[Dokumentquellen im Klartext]
---------------
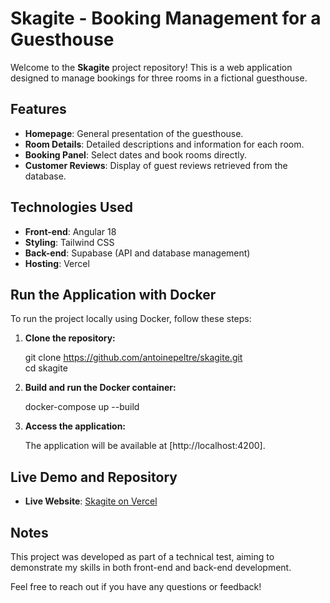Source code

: # Skagite - Booking Management for a Guesthouse

Welcome to the **Skagite** project repository! This is a web application designed to manage bookings for three rooms in a fictional guesthouse.

## Features

- **Homepage**: General presentation of the guesthouse.
- **Room Details**: Detailed descriptions and information for each room.
- **Booking Panel**: Select dates and book rooms directly.
- **Customer Reviews**: Display of guest reviews retrieved from the database.

## Technologies Used

- **Front-end**: Angular 18
- **Styling**: Tailwind CSS
- **Back-end**: Supabase (API and database management)
- **Hosting**: Vercel

## Run the Application with Docker

To run the project locally using Docker, follow these steps:

1. **Clone the repository:**

    git clone https://github.com/antoinepeltre/skagite.git  
    cd skagite

2. **Build and run the Docker container:**

    docker-compose up --build

3. **Access the application:**

    The application will be available at [http://localhost:4200].

## Live Demo and Repository

- **Live Website**: [Skagite on Vercel](https://skagite-i29ga3uw3-antoines-projects-8f75dbf3.vercel.app/)

## Notes

This project was developed as part of a technical test, aiming to demonstrate my skills in both front-end and back-end development.

Feel free to reach out if you have any questions or feedback!
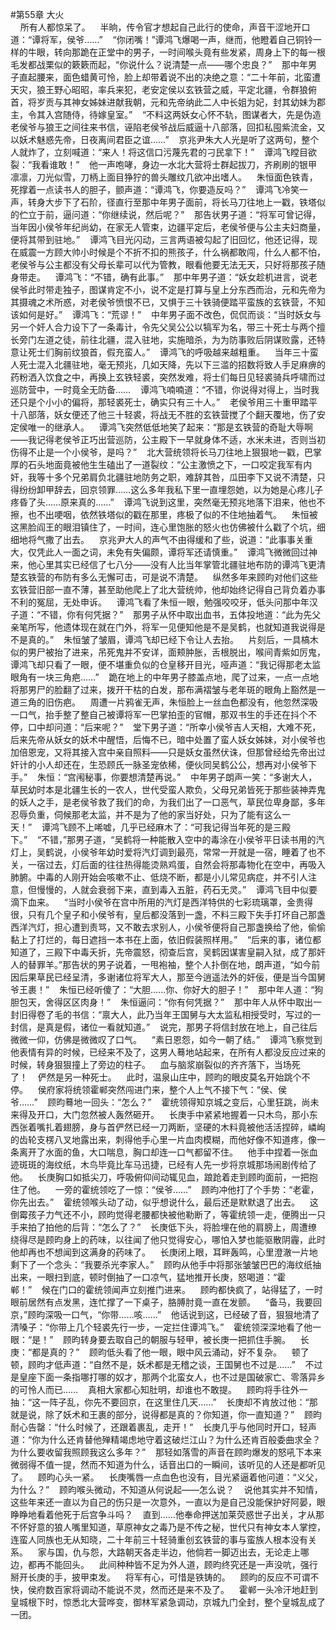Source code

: #第55章 大火<br />    所有人都惊呆了。    半晌，传令官才想起自己此行的使命，声音干涩地开口道：“谭将军，侯爷……”    “你闭嘴！”谭鸿飞爆喝一声，继而，他瞪着自己铜铃一样的牛眼，转向那跪在正堂中的男子，一时间喉头竟有些发紧，周身上下的每一根毛发都战栗似的簌簌而起，“你说什么？说清楚一点——哪个忠良？”    那中年男子直起腰来，面色蜡黄可怜，脸上却带着说不出的决绝之意：“二十年前，北蛮遭天灾，狼王野心昭昭，率兵来犯，老安定侯以玄铁营之威，平定北疆，令群狼俯首，将岁贡与其神女姊妹进献我朝，元和先帝纳此二人中长姐为妃，封其幼妹为郡主，令其入宫随侍，待嫁皇室。”    “不料这两妖女心怀不轨，图谋者大，先是伪造老侯爷与狼王之间往来书信，诬陷老侯爷战后威逼十八部落，回扣私囤紫流金，又以妖术魅惑先帝，日夜离间君臣之谊……”    京兆尹朱大人光是听了这两句，整个人就炸了，立刻喊道：“来人！将这信口污蔑先君的刁民拿下！”    谭鸿飞瞠目欲裂：“我看谁敢！”    他一声咆哮，身边一水北大营将士群起拔刀，齐刷刷的银甲凛凛，刀光似雪，刀柄上面目狰狞的兽头雕纹几欲冲出嗜人。    朱恒面色铁青，死撑着一点读书人的胆子，颤声道：“谭鸿飞，你要造反吗？”    谭鸿飞冷笑一声，转身大步下了石阶，径直行至那中年男子面前，将长马刀往地上一戳，铁塔似的伫立于前，逼问道：“你继续说，然后呢？”    那告状男子道：“将军可曾记得，当年因小侯爷年纪尚幼，在家无人管束，边疆平定后，老侯爷便与公主夫妇商量，便将其带到驻地。”    谭鸿飞目光闪动，三言两语被勾起了旧回忆，他还记得，现在威震一方顾大帅小时候是个不折不扣的熊孩子，什么祸都敢闯，什么人都不怕，老侯爷与公主都没有父母长辈可以代为管教，眼看他要无法无天，只好将那孩子随身带走。    谭鸿飞：“不错，确有此事。”    那中年男子道：“妖女趁机进言，说老侯爷此时带走独子，图谋肯定不小，说不定是打算与皇上分东西而治，元和先帝为其摄魂之术所惑，对老侯爷愤恨不已，又惧于三十铁骑便踏平蛮族的玄铁营，不知该如何是好。”    谭鸿飞：“荒谬！”    中年男子面不改色，侃侃而谈：“当时妖女与另一个奸人合力设下了一条毒计，令先父吴公公以犒军为名，带三十死士与两个擅长旁门左道之徒，前往北疆，混入驻地，实施暗杀，为为防事败后阴谋败露，还特意让死士们胸前纹狼首，假充蛮人。”    谭鸿飞的呼吸越来越粗重。    当年三十蛮人死士混入北疆驻地，毫无预兆，几如天降，先以下三滥的招数将致人手足麻痹的药粉洒入饮食之中，再换上玄铁轻裘，突然发难，将士们每日见轻裘骑兵呼啸而过巡防营中，一时竟全无防备……    谭鸿飞喃喃道：“不错，你说得对得上，当时我还只是个小小的偏将，那轻裘死士，确实只有三十人。”    老侯爷用三十重甲踏平十八部落，妖女便还了他三十轻裘，将战无不胜的玄铁营搅了个翻天覆地，伤了安定侯唯一的继承人。    谭鸿飞突然低低地笑了起来：“那是玄铁营的奇耻大辱啊——我记得老侯爷正巧出营巡防，公主殿下一早就身体不适，水米未进，否则当初伤得不止是一个小侯爷，是吗？”    北大营统领将长马刀往地上狠狠地一戳，巴掌厚的石头地面竟被他生生磕出了一道裂纹：“公主激愤之下，一口咬定我军有内奸，我等十多个兄弟肩负北疆驻地防务之职，难辞其咎，瓜田李下又说不清楚，只得纷纷卸甲辞去，回京领罪……这么多年我私下里一直埋怨她，以为她是心疼儿子疼昏了头……原来真的……”    谭鸿飞说到这里，突然毫无预兆地落下泪来，他也不擦，也不出哽咽，依然铁塔似的戳在那里，疼极了似的不住地抽着气。    朱恒被这黑脸阎王的眼泪镇住了，一时间，连心里饱胀的怒火也仿佛被什么戳了个坑，细细地将气撒了出去。    京兆尹大人的声气不由得缓和了些，说道：“此事事关重大，仅凭此人一面之词，未免有失偏颇，谭将军还请慎重。”    谭鸿飞微微回过神来，他心里其实已经信了七八分——没有人比当年掌管北疆驻地布防的谭鸿飞更清楚玄铁营的布防有多么无懈可击，可是说不清楚。    纵然多年来顾昀对他们这些玄铁营旧部一直不薄，甚至助他爬上了北大营统帅，他却始终记得自己背负着办事不利的冤屈，无处申诉。    谭鸿飞看了朱恒一眼，勉强咬咬牙，低头问那中年汉子道：“不错，你有何凭据？”    那男子从怀中取出血书，五体投地道：“此为先父亲笔所写，他遗体现在就在门外，将军一见便知他是不是吴鹤，也就知道我说得是不是真的。”    朱恒皱了皱眉，谭鸿飞却已经下令让人去抬。    片刻后，一具槁木似的男尸被抬了进来，吊死鬼并不安详，面颊肿胀，舌根脱出，喉间青紫如厉鬼，谭鸿飞却只看了一眼，便不堪重负似的仓皇移开目光，哑声道：“我记得那老太监眼角有一块三角疤……”    跪在地上的中年男子膝盖点地，爬了过来，一点一点地将那男尸的脸翻了过来，拨开干枯的白发，那布满褶皱与老年斑的眼角上豁然是一道三角的旧伤疤。    周遭一片鸦雀无声，朱恒脸上一丝血色都没有，他忽然深吸一口气，抬手整了整自己被谭将军一巴掌拍歪的官帽，那双书生的手还在抖个不停，口中却问道：“后来呢？”    堂下男子道：“所幸小侯爷吉人天相，大难不死，后来先帝从妖女的妖术中醒悟，后悔不已，暗中处置了蛮人妖女姊妹，对小侯爷也加倍恩宠，又将其接入宫中亲自照料——只是妖女虽然伏诛，但那曾经给先帝出过奸计的小人却还在，生恐顾氏一脉圣宠依稀，便伙同吴鹤公公，想再对小侯爷下手。”    朱恒：“宫闱秘事，你要想清楚再说。”    中年男子朗声一笑：“多谢大人，草民幼时本是北疆生长的一农人，世代受蛮人欺负，父母兄弟皆死于那些装神弄鬼的妖人之手，是老侯爷救了我们的命，为我们出了一口恶气，草民位卑身鄙，多年忍辱负重，伺候那老太监，并不是为了他的家当好处，只为了能有这么一天！”    谭鸿飞顾不上唏嘘，几乎已经麻木了：“可我记得当年死的是三殿下。”    “不错，”那男子道，“吴鹤将一种能散入空中的毒涂在小侯爷平日读书用的汽灯上，吴鹤说，小侯爷年幼时爱将汽灯调到最亮，常常一开就是一宿，睡着了也不关，一宿过去，灯后面的往往热得能烫熟鸡蛋，自然会将那毒物化在空中，再吸入肺腑。中毒的人刚开始会咳嗽不止、低烧不断，都是小儿常见病症，并不引人注意，但慢慢的，人就会衰弱下来，直到毒入五脏，药石无灵。”    谭鸿飞目中似要滴下血来。    “当时小侯爷在宫中所用的汽灯是西洋特供的七彩琉璃罩，金贵得很，只有几个皇子和小侯爷有，皇后都没落到一盏，不料三殿下失手打坏自己那盏西洋汽灯，担心遭到责骂，又不敢去求别人，小侯爷便将自己那盏换给了他，偷偷黏上了打烂的，每日遮挡一本书在上面，依旧假装照样用。”    “后来的事，诸位都知道了，三殿下中毒夭折，先帝震怒，彻查后宫，吴鹤因谋害皇嗣入狱，成了那奸人的替罪羊。”那告状的男子说着，一甩袍袖，整个人扑倒在地，朗声道，“如今前因后果草民已经呈清，多谢诸位将军大人，那至今逍遥法外的奸佞，便是当今国舅爷王裹！”    朱恒已经听傻了：“大胆……你、你好大的胆子！”    那中年人道：“狗胆包天，舍得区区肉身！”    朱恒逼问：“你有何凭据？”    那中年人从怀中取出一封旧得卷了毛的书信：“禀大人，此乃当年王国舅与大太监私相授受时，写过的一封信，是真是假，诸位一看就知道。”    说完，那男子将信封放在地上，自己往后微微一仰，仿佛是微微叹了口气。    “素日恩怨，如今一朝了结。”    谭鸿飞察觉到他表情有异的时候，已经来不及了，这男人蓦地站起来，在所有人都没反应过来的时候，转身狠狠撞上了旁边的柱子。    血与脑浆崩裂似的齐齐落下，当场死了！    俨然是另一种死士。    此时，温泉山庄中，顾昀的眼皮莫名开始跳个不停。    侯府家将统领霍郸突然闯进门来，整个人上气不接下气：“侯、侯爷……”    顾昀蓦地一回头：“怎么？”    霍统领得知京城之变后，心里狂跳，尚未来得及开口，大门忽然被人轰然砸开。    长庚手中紧紧地握着一只木鸟，那小东西张着嘴扎着翅膀，身与首俨然已经一刀两断，坚硬的木料竟被他活活捏碎，嶙峋的齿轮支楞八叉地露出来，刺得他手心里一片血肉模糊，而他好像不知道疼，像一条离开了水面的鱼，大口喘息，胸口却连一口气都留不住。    他手中捏着一张血迹斑斑的海纹纸，木鸟毕竟比车马迅捷，已经有人先一步将京城那场闹剧传给了他。    长庚胸口如抵尖刀，呼吸俯仰间动辄见血，踉跄着走到顾昀面前，一把抱住了他。    一旁的霍统领吃了一惊：“侯爷……”    顾昀冲他打了个手势：“老霍，你先出去。”    霍统领喉头动了动，似乎想说什么，最后还是默默退了出去。    这倒霉孩子力气还不小，顾昀觉得老腰都快被他勒断了，等霍统领一走，便腾出一只手来拍了拍他的后背：“怎么了？”    长庚低下头，将脸埋在他的肩膀上，周遭缭绕得尽是顾昀身上的药味，以往闻了他只觉得安心，哪怕入梦也能驱散阴霾，此时他却再也不想闻到这满身的药味了。    长庚闭上眼，耳畔轰鸣，心里澄澈一片地剩下了一个念头：“我要杀光李家人。”    顾昀从他手中将那张皱皱巴巴的海纹纸抽出来，一眼扫到底，顿时倒抽了一口凉气，猛地推开长庚，怒喝道：“霍郸！”    候在门口的霍统领闻声立刻推门进来。    顾昀都快疯了，站得猛了，一时眼前居然有点发黑，连忙撑了一下桌子，胳膊肘竟一直在发颤。    “备马，我要回京，”顾昀深吸一口气，“你带……咳……”    他话说到这，已经破了音，狠狠地清了清嗓子：“你带上几个轻裘先行一步，一定拦住谭鸿飞。”    霍统领深深地看了他一眼：“是！”    顾昀转身要去取自己的朝服与轻甲，被长庚一把抓住手腕。    长庚：“都是真的？”    顾昀低头看了他一眼，眼中风云涌动，好不复杂。    顿了顿，顾昀才低声道：“自然不是，妖术都是无稽之谈，王国舅也不过是……”    不过是皇座下面一条指哪打哪的奴才，那两个北蛮女人，也不过是国破家亡、零落异乡的可怜人而已……    真相大家都心知肚明，却谁也不敢提。    顾昀将手往外一抽：“这一阵子乱，你先不要回京，在这里住几天……”    长庚却不肯放过他：“那就是说，除了妖术和王裹的部分，说得都是真的？你知道，你一直知道？”    顾昀耐心告罄：“什么时候了，还跟着裹乱，走开！”    长庚几乎与他同时开口，轻声道：“你为什么还肯替他殚精竭虑地守着这破烂江山？为什么还肯百般委曲求全？为什么要收留我照顾我这么多年？”    那轻如落雪的声音在顾昀爆发的怒吼下本来微弱得不值一提，然而不知道为什么，话音出口的一瞬间，该听见的人还是都听见了。    顾昀心头一紧。    长庚嘴唇一点血色也没有，目光紧逼着他问道：“义父，为什么？”    顾昀喉头微动，不知道从何说起——怎么说？    说他其实并不知情，这些年来还一直以为自己的伤只是一次意外，一直以为是自己没能保护好阿晏，眼睁睁地看着他死于后宫争斗吗？    直到……他奉命押送加莱荧惑世子出关，才从那不怀好意的狼人嘴里知道，草原神女之毒乃是不传之秘，世代只有神女本人掌控，连蛮人同族也无从知晓，二十年前三十轻骑重创玄铁营的事与蛮族人根本没有关系。    家与国，仇与怨，大路朝天各走半边，他倘若一脚迈出去，无论走上哪边，都再不能回头。    此间种种皆不足为外人道，顾昀终究还是一声没吭，强行掰开长庚的手，披甲束发。    将军有心，可惜是铁铸的。    顾昀的反应不可谓不快，侯府数百家将调动不能说不灵，然而还是来不及了。    霍郸一头冷汗地赶到皇城根下时，惊悉北大营哗变，御林军紧急调动，京城九门全封，整个皇城乱成了一团。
---------------
Bitte tragen Sie aus den Daten oben jede Zeile zusammen, in der das Wort „Live“ vorkommt.

## Live Demo and Repository
- **Live Website**: [Skagite on Vercel](https://skagite-i29ga3uw3-antoines-projects-8f75dbf3.vercel.app/)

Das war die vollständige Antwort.